Tra le criticità che potrebbero ulteriormente influire in maniera negativa sul raggiungimento degli obiettivi indicate l'autonomia differenziata. Sono appena stati pubblicati i dati sulla povertà in Italia, assai preoccupanti. Che impatto avrebbe la legge Calderoli su diseguaglianza e povertà?
La povertà non è soltanto l'assenza di un lavoro o l'assenza di reddito: c'è la povertà energetica, la povertà alimentare, la povertà educativa.
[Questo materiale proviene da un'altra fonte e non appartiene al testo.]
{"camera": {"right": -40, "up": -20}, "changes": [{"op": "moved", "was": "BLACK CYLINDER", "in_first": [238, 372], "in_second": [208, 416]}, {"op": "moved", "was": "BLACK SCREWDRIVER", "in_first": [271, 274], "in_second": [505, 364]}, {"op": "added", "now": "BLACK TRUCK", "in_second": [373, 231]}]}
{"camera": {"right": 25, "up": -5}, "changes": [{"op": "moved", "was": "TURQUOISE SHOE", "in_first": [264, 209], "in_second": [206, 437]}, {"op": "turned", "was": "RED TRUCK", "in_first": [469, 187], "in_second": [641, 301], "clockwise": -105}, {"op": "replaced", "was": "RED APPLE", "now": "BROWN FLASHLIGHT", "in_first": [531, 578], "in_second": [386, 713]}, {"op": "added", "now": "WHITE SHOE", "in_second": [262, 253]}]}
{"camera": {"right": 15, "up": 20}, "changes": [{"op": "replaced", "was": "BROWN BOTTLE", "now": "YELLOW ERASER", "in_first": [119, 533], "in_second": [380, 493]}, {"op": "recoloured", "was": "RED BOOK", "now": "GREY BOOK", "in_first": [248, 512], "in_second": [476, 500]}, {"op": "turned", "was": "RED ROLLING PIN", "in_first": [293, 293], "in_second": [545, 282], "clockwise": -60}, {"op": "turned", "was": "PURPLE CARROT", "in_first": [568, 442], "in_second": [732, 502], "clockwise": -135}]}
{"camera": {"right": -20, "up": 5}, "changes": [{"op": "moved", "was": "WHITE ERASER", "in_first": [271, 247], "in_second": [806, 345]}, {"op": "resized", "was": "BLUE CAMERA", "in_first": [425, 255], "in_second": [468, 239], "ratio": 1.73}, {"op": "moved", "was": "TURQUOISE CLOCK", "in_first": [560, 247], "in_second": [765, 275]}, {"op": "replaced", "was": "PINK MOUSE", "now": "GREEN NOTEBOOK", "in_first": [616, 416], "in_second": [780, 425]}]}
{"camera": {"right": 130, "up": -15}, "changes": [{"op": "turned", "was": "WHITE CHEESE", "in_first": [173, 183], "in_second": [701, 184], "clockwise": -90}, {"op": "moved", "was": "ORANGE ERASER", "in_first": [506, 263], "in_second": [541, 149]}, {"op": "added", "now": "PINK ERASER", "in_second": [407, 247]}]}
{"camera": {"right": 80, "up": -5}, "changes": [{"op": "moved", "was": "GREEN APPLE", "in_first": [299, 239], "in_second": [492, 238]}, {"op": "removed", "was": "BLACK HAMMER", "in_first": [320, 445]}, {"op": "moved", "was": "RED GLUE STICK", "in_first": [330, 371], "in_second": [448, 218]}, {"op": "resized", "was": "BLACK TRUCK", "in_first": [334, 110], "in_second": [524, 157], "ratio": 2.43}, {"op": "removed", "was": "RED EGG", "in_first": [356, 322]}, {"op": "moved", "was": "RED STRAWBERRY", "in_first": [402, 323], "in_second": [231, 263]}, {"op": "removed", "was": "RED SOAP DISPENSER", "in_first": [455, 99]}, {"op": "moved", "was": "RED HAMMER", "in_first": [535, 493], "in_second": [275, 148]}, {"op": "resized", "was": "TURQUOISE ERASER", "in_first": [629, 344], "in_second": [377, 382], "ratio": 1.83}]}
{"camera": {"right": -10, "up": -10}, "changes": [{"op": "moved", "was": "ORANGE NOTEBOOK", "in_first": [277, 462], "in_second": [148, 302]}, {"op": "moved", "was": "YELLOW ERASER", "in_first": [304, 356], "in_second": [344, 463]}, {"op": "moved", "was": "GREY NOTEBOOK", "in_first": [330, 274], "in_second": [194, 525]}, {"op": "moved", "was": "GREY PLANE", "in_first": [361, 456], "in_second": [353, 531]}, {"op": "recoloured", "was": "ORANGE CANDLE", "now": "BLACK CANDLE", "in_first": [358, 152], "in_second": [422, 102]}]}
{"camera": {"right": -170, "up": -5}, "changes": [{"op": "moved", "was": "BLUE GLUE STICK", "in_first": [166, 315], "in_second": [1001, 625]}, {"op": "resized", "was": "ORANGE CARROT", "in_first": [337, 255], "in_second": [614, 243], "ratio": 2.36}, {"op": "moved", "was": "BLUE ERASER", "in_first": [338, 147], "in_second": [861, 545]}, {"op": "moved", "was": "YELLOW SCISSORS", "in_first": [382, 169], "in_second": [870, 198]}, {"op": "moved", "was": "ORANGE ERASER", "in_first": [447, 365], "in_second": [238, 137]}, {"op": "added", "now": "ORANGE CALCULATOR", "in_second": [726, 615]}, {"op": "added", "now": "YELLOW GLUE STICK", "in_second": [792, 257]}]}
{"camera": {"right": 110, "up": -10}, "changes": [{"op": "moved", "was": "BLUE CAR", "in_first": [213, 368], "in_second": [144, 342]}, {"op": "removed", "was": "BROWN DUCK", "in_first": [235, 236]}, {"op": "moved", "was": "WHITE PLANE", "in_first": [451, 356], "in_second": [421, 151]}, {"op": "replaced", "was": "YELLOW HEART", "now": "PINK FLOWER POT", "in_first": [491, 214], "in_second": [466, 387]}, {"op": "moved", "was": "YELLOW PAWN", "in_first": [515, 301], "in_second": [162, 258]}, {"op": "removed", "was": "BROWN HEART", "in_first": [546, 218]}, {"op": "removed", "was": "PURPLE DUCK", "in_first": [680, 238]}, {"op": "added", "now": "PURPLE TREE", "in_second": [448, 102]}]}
Il governo con la legge sull’autonomia differenziata prevede di poter decentrare alle regioni ben 23 materie, tra cui l’ambiente, le infrastrutture, la mobilità, l’energia; se così accadesse, come si farebbe a tenere la coerenza delle politiche che il governo stesso, nella Strategia nazionale di sviluppo sostenibile approvata l'anno scorso e poi totalmente dimenticata, dice essere una condizione necessaria per la sostenibilità? Moltiplicare 23 materie per 21 territori, le 19 regioni più le due province autonome, determinerebbe una frammentazione di interventi per cui la probabilità di arrivare a una vera sostenibilità a 360 gradi andrebbe praticamente a zero.
Tra gli obbiettivi di Agenda 2030 c’è la riduzione della produzione e del consumo di energia, secondo il Rapporto siamo assai indietro: se venisse attuata l'autonomia differenziata cosa potrebbe succedere?
Ancora peggio di quello che sta succedendo. Sappiamo che l'energia è già una competenza trasmessa alle regioni e vediamo quanto l'Italia non riesca ad avanzare: capita spesso che ciascuna regione abbia buonissime ragioni per non fare quello che si dovrebbe fare. Ultimamente la Sardegna, ad esempio, ha definito una moratoria di sei mesi, magari corretta e legittima, per capire meglio come non trasformare il territorio solo in un mega campo eolico. Dall'altra parte se non facciamo il salto verso le rinnovabili, il prezzo dell'energia resterà sempre alto. Il governo, con il decreto sulle aree idonee, ha già delegato alle regioni il compito di scegliere dove mettere impianti fotovoltaici o parchi eolici e così non riesce a tenere il bandolo della matassa, benché questo sia anche un problema di sicurezza nazionale, come abbiamo visto con la crisi energetica a seguito dell'invasione russa dell'Ucraina, quando i prezzi dell'energia sono schizzati e abbiamo dovuto fare i salti mortali per evitare di bloccare le industrie a causa della mancanza di energie.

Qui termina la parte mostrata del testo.